:: Records shown ::

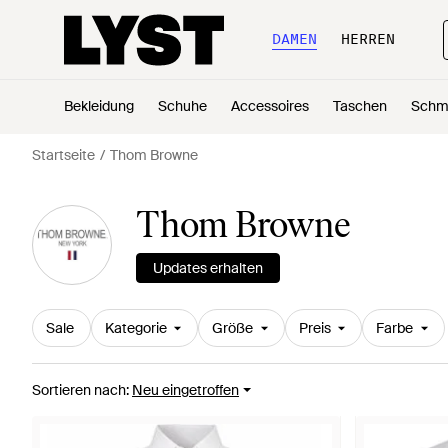
DAMEN
HERREN
Bekleidung
Schuhe
Accessoires
Taschen
Schm
Startseite
Thom Browne
Thom Browne
Updates erhalten
Sale
Kategorie
Größe
Preis
Farbe
Sortieren nach
:
Neu eingetroffen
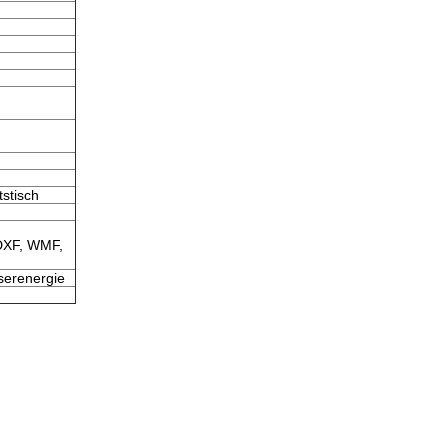
tstisch
 DXF, WMF,
serenergie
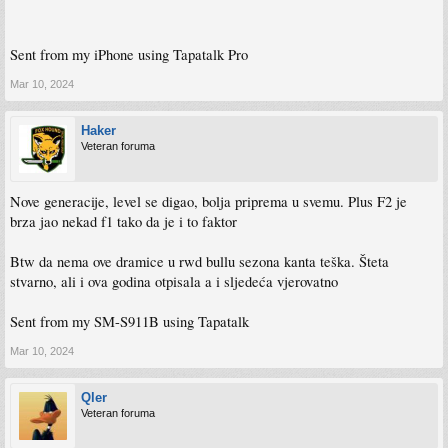
Sent from my iPhone using Tapatalk Pro
Mar 10, 2024
Haker
Veteran foruma
Nove generacije, level se digao, bolja priprema u svemu. Plus F2 je
brza jao nekad f1 tako da je i to faktor
Btw da nema ove dramice u rwd bullu sezona kanta teška. Šteta
stvarno, ali i ova godina otpisala a i sljedeća vjerovatno
Sent from my SM-S911B using Tapatalk
Mar 10, 2024
Qler
Veteran foruma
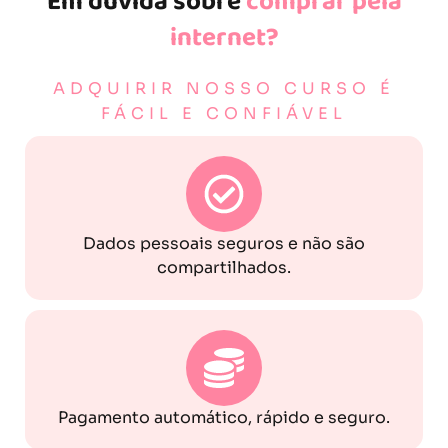
Em dúvida sobre
comprar pela
internet?
ADQUIRIR NOSSO CURSO É
FÁCIL E CONFIÁVEL
Dados pessoais seguros e não são
compartilhados.
Pagamento automático, rápido e seguro.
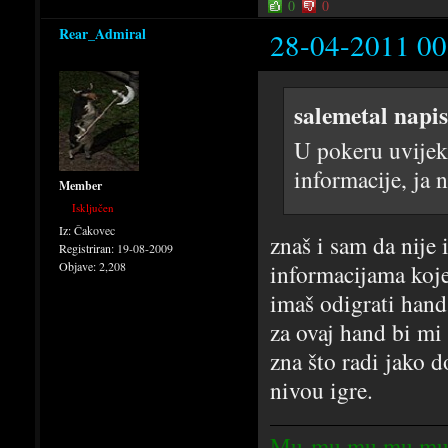
0
0
Rear_Admiral
28-04-2011 00
salemetal napi
U pokeru uvijek 
informacije, ja 
Member
Isključen
Iz:
Čakovec
znaš i sam da nije
Registriran:
19-08-2009
Objave:
2,208
informacijama koje
imaš odigrati hand
za ovaj hand bi mi
zna što radi jako 
nivou igre.
Mu-mu mu mu mu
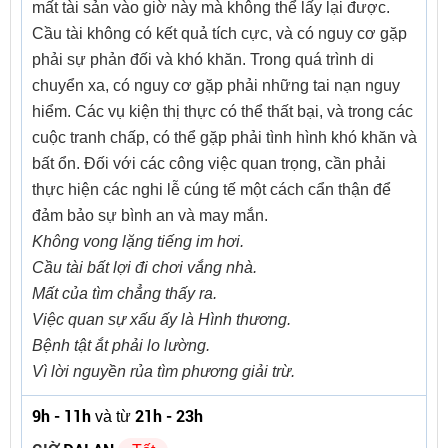
mất tài sản vào giờ này mà không thể lấy lại được.
Cầu tài không có kết quả tích cực, và có nguy cơ gặp
phải sự phản đối và khó khăn. Trong quá trình di
chuyển xa, có nguy cơ gặp phải những tai nạn nguy
hiểm. Các vụ kiện thị thực có thể thất bại, và trong các
cuộc tranh chấp, có thể gặp phải tình hình khó khăn và
bất ổn. Đối với các công việc quan trọng, cần phải
thực hiện các nghi lễ cúng tế một cách cẩn thận để
đảm bảo sự bình an và may mắn.
Không vong lặng tiếng im hơi.
Cầu tài bất lợi đi chơi vắng nhà.
Mất của tìm chẳng thấy ra.
Việc quan sự xấu ấy là Hình thương.
Bệnh tật ắt phải lo lường.
Vì lời nguyền rủa tìm phương giải trừ.
9h - 11h
21h - 23h
và từ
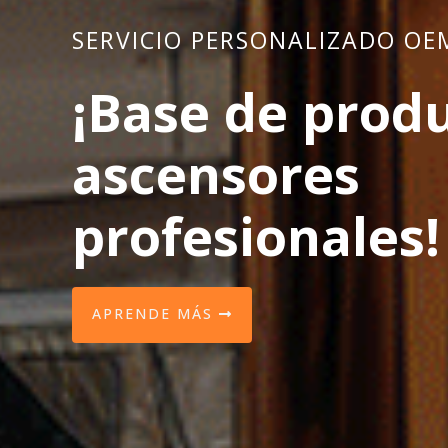
SERVICIO PERSONALIZADO OE
¡Base de prod
ascensores
profesionales!
APRENDE MÁS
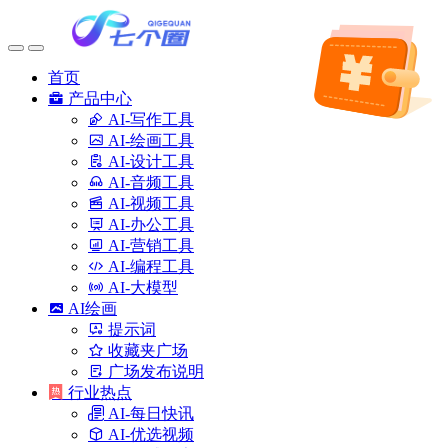
首页
产品中心
AI-写作工具
AI-绘画工具
AI-设计工具
AI-音频工具
AI-视频工具
AI-办公工具
AI-营销工具
AI-编程工具
AI-大模型
AI绘画
提示词
收藏夹广场
广场发布说明
行业热点
AI-每日快讯
AI-优选视频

:::

What to produce:
Exactly reproduce each record, leaving out any pictures.

Worked solution:
DAMEN
HERREN
Bekleidung
Schuhe
Accessoires
Taschen
Schm
Startseite
Thom Browne
Thom Browne
Updates erhalten
Sale
Kategorie
Größe
Preis
Farbe
Sortieren nach
:
Neu eingetroffen
tstisch
 DXF, WMF,
serenergie
Sent from my iPhone using Tapatalk Pro
Mar 10, 2024
Haker
Veteran foruma
Nove generacije, level se digao, bolja priprema u svemu. Plus F2 je
brza jao nekad f1 tako da je i to faktor
Btw da nema ove dramice u rwd bullu sezona kanta teška. Šteta
stvarno, ali i ova godina otpisala a i sljedeća vjerovatno
Sent from my SM-S911B using Tapatalk
Mar 10, 2024
Qler
Veteran foruma
Em dúvida sobre
comprar pela
internet?
ADQUIRIR NOSSO CURSO É
FÁCIL E CONFIÁVEL
Dados pessoais seguros e não são
compartilhados.
Pagamento automático, rápido e seguro.
0
0
Rear_Admiral
28-04-2011 00
salemetal napi
U pokeru uvijek 
informacije, ja 
Member
Isključen
Iz:
Čakovec
znaš i sam da nije
Registriran:
19-08-2009
Objave:
2,208
informacijama koje
imaš odigrati hand
za ovaj hand bi mi
zna što radi jako 
nivou igre.
Mu-mu mu mu mu
mất tài sản vào giờ này mà không thể lấy lại được.
Cầu tài không có kết quả tích cực, và có nguy cơ gặp
phải sự phản đối và khó khăn. Trong quá trình di
chuyển xa, có nguy cơ gặp phải những tai nạn nguy
hiểm. Các vụ kiện thị thực có thể thất bại, và trong các
cuộc tranh chấp, có thể gặp phải tình hình khó khăn và
bất ổn. Đối với các công việc quan trọng, cần phải
thực hiện các nghi lễ cúng tế một cách cẩn thận để
đảm bảo sự bình an và may mắn.
Không vong lặng tiếng im hơi.
Cầu tài bất lợi đi chơi vắng nhà.
Mất của tìm chẳng thấy ra.
Việc quan sự xấu ấy là Hình thương.
Bệnh tật ắt phải lo lường.
Vì lời nguyền rủa tìm phương giải trừ.
9h - 11h
21h - 23h
và từ
SERVICIO PERSONALIZADO OE
¡Base de prod
ascensores
profesionales!
APRENDE MÁS
首页
产品中心
AI-写作工具
AI-绘画工具
AI-设计工具
AI-音频工具
AI-视频工具
AI-办公工具
AI-营销工具
AI-编程工具
AI-大模型
AI绘画
提示词
收藏夹广场
广场发布说明
行业热点
AI-每日快讯
AI-优选视频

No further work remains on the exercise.